The tool fails hard rather than silently dropping anything it cannot reproduce.

  • Non-main schemas and views (raise ValueError).
  • User-defined types, generated columns, self-referential foreign keys, and HNSW indexes on non-bare-column expressions (raise ValueError).
  • Foreign-key cycles among tables (raise ValueError).
  • HNSW tuning parameters other than metric (M, M0, ef_construction, ef_search); they are not recoverable from a built index and are rebuilt at the vss defaults.
  • Table and column comments are not carried across the rebuild.

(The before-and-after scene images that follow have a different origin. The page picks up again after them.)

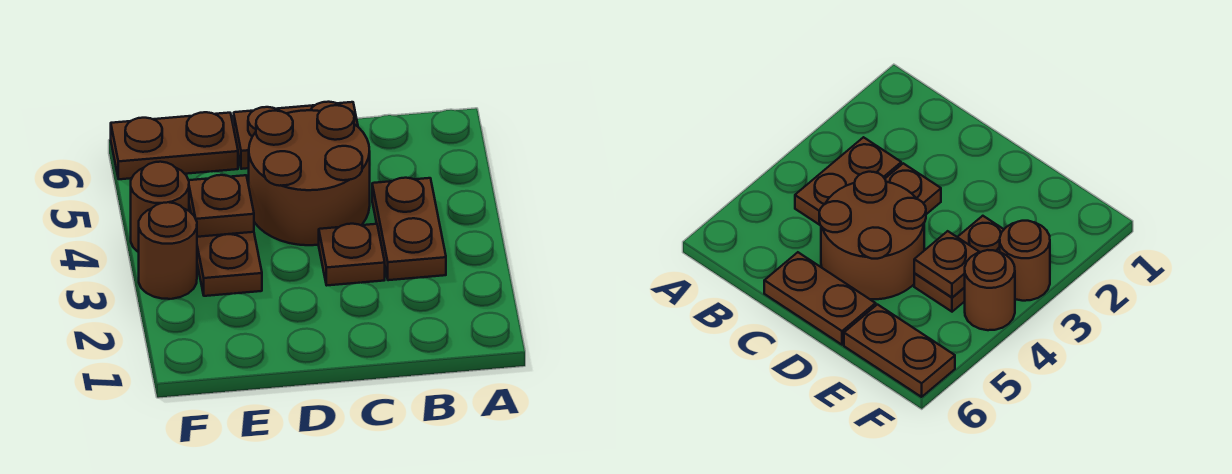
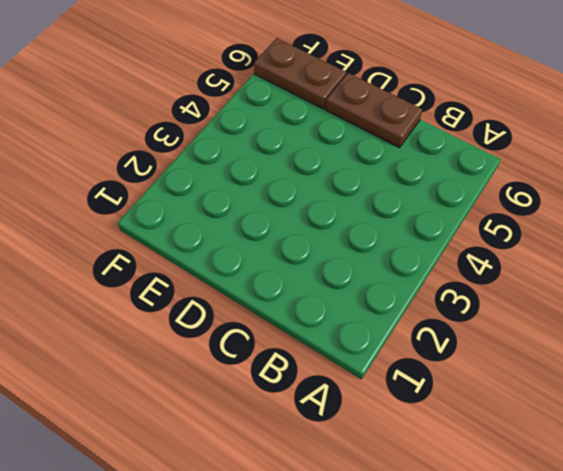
none -> brown plate B3:B4 level 1
none -> brown plate C3 level 1

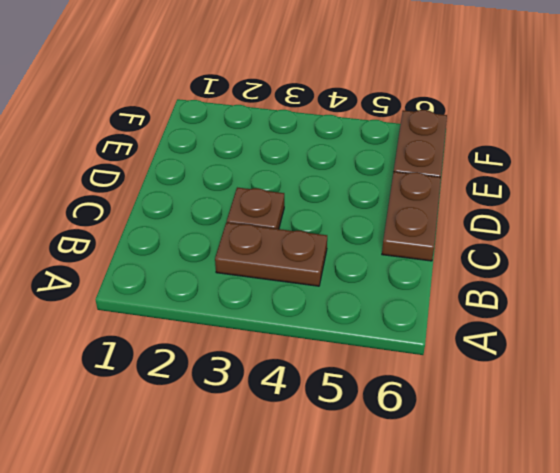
none -> brown round brick C4:D5 level 1
none -> brown plate E3:E4 level 1

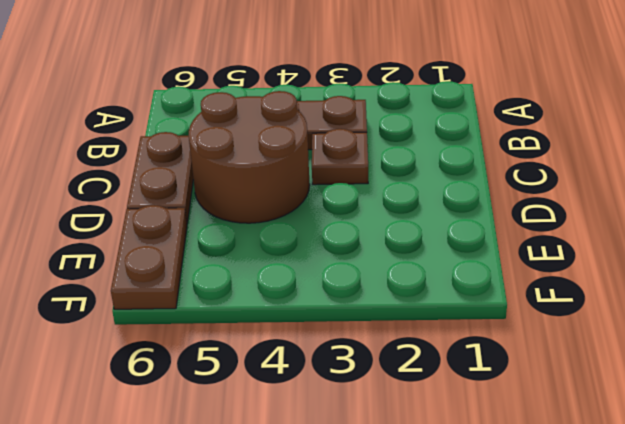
none -> brown plate E3:E4 level 1
none -> brown round brick F3 level 1

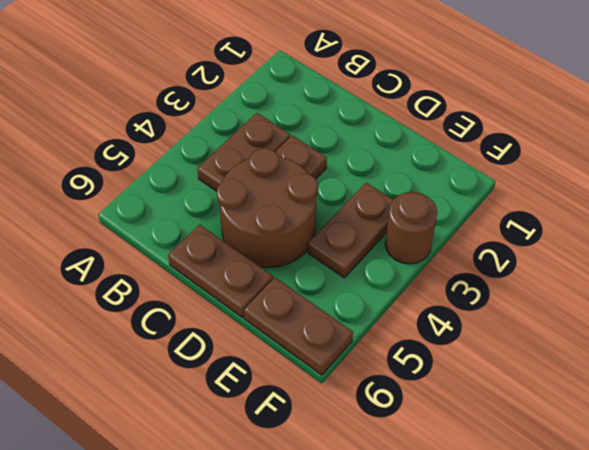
none -> brown round brick F4 level 1
none -> brown plate E4 level 2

See docs/architecture.md for the reasoning, and docs/out-of-scope.md for approaches considered and not pursued.

🏗️ Development

Setup, local checks, CI, and release process: CONTRIBUTING.md.

⚖️ License

MIT


[!NOTE] Yes, an AI wrote this README. And the code, the docs, the tests, and the .claude/skills it now uses to write the next round. Yes, a human told it to keep the emojis. The human has ADHD, which, as it turns out, means his brain was already doing attention re-routing and context-window thrashing before LLMs made it cool. They call him ... LLMartin. The emojis are a feature.